With the ratio of the number of the predetermined period in the predetermined amount of time;The predetermined period includes
One month, ten days, seven days, three days and/or one day;
The base station common index is determined according to predetermined period base station common index.
4. method according to claim 3, it is characterised in that the acquisition predetermined week
Phase base station common index includes:
According to formula
<mrow>
<mi>I</mi>
<mo>=</mo>
<mfrac>
<mrow>
<munder>
<mo>&Sigma;</mo>
<mrow>
<mi>i</mi>
<mo>=</mo>
<mn>1</mn>
<mo>,</mo>
<mn>2</mn>
<mo>,</mo>
<mn>3..</mn>
</mrow>
</munder>
<msub>
<mi>t</mi>
<mi>i</mi>
</msub>
</mrow>
<mi>n</mi>
</mfrac>
</mrow>
Predetermined period base station common index is determined, wherein, I is the predetermined period base station
Common index, n is the number of the predetermined period in the predetermined amount of time, and i is described predetermined
Predetermined period label in period, tiDescribed in i-th in predetermined period user whether with base station
Occurred interactive mark:If friendship occurred for user and base station in predetermined period described in i-th
Mutually, then tiFor 1;If user did not occurred to interact with base station in predetermined period described in i-th,
Then tiFor 0;
And/or,
It is described that the base station common index bag is determined according to predetermined period base station common index
Include:
According to formula
CI=35My+30Ty+16Wy+12THy+8Dy
The base station common index is determined, wherein, CI is user in the predetermined amount of time
The base station common index, MyFor the predetermined period base that the predetermined period is one month
Stand common index;TyFor the conventional finger in the predetermined period base station that the predetermined period is ten
Number;WyFor the predetermined period base station common index that the predetermined period is seven;THy
For the predetermined period base station common index that the predetermined period is three;DyMake a reservation for be described
Cycle is the predetermined period base station common index of one day.

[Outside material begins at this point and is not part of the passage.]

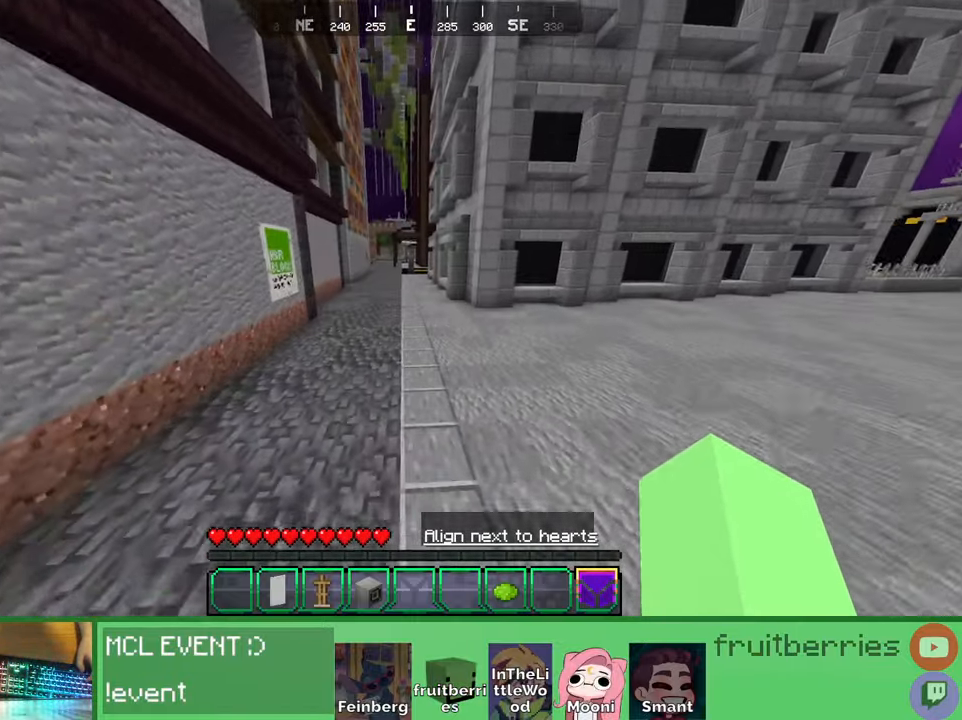
{"keys": ["a", "space", "w"], "mouse": [], "events": [[33, "a", "down"], [200, "a", "up"], [483, "a", "down"]]}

5. according to the method described in claim 1, it is characterised in that described to be used according to different
The user at family often determines that user's index similarity includes with base station characteristic vector:
According to formula
S=(Pm∩Pn)/Y
User's index similarity is determined, wherein, m, n identify for user, and S is user n
With the user m index similarity, PmBase station feature is often used for the user m user
Vector, PnBase station characteristic vector, P are often used for the user n userm∩PnFor PmWith Pn
Middle identical base station number, Y is the quantity that the user often uses base station in the characteristic vector of base station.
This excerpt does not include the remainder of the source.